Depending on your humidity(in the northeast here, it is muggy as hell), spraying in the morning might be a better option if spraying during flower so they can dry out. Bud rot was my middle name one particularly damp and muggy year and I didn’t spray at all.


----------



## oldfogey8 (Apr 28, 2022)

SubmarineGirl said:


> Do you use a black pot on your deck? That’s what I was gonna go with but I’ve been reading that black may not be so good for the roots. I want something that looks nice too. Maybe 10 gal but now not sure. My plants are gonna be starting out pretty big too So I want them to have all the room they need to grow big if they want to.
> View attachment 295327


I have used black fabric pots on my deck. Didn’t seem to get the rootball too hot. My deck gets so warm I need to wear some kind of footwear or be a firewalker at times.


----------



## SubmarineGirl (Apr 28, 2022)

oldfogey8 said:


> I have used black fabric pots on my deck. Didn’t seem to get the rootball too hot. My deck gets so warm I need to wear some kind of footwear or be a firewalker at times.
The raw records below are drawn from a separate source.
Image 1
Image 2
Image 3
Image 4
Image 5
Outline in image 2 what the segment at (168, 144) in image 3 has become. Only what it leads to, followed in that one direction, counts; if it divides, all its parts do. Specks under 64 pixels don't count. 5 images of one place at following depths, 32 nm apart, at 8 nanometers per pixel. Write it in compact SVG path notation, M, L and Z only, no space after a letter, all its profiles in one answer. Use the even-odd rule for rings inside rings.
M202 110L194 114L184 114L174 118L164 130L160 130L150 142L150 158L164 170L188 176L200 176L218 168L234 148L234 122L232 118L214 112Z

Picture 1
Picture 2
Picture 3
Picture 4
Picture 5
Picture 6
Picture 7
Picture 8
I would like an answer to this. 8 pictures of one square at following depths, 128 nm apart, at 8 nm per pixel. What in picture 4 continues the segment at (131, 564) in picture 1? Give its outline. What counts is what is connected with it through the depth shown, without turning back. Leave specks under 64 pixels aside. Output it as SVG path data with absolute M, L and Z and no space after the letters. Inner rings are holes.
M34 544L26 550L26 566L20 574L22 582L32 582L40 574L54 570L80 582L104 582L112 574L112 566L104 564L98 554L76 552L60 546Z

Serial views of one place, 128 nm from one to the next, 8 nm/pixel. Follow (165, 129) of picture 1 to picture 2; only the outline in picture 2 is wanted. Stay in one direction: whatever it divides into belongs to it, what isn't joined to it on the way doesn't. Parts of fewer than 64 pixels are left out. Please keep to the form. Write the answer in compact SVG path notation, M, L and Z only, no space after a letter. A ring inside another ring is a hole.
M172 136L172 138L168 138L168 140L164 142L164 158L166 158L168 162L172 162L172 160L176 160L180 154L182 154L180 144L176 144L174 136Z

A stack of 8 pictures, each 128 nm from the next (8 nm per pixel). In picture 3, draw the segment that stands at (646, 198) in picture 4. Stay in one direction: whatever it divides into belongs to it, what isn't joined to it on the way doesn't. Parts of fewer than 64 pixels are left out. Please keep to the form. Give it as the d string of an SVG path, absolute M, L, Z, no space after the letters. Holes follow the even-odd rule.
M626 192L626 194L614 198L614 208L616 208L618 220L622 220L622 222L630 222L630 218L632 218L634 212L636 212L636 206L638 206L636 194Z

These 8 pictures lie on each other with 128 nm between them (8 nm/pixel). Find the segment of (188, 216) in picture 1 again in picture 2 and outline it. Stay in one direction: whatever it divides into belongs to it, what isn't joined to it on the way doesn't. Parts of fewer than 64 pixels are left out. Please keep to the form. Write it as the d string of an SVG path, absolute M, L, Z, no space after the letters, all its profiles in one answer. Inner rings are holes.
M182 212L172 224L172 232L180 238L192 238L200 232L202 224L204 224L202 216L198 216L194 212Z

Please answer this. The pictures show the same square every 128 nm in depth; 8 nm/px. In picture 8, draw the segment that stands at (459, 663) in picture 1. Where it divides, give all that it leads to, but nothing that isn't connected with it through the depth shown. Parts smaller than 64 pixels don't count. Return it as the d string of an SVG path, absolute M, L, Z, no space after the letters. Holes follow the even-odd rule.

Mine too that’s why I was concerned after reading that the article said white fabric was best. Lo


bigsur51 said:


> looks like everyone is taking their girls out for some sunshine
> 
> 
> 
> ...


looks like they are digging it big


----------



## bigsur51 (Apr 28, 2022)

oldfogey8 said:


> Depending on your humidity(in the northeast here, it is muggy as ****), spraying in the morning might be a better option if spraying during flower so they can dry out. Bud rot was my middle name one particularly damp and muggy year and I didn’t spray at all.




good point

we are so used to 10-20% humidity that I take it for granted


----------



## oldfogey8 (Apr 28, 2022)

Yikes! We get that when it is -5 outside. Rarely when it’s warm.


----------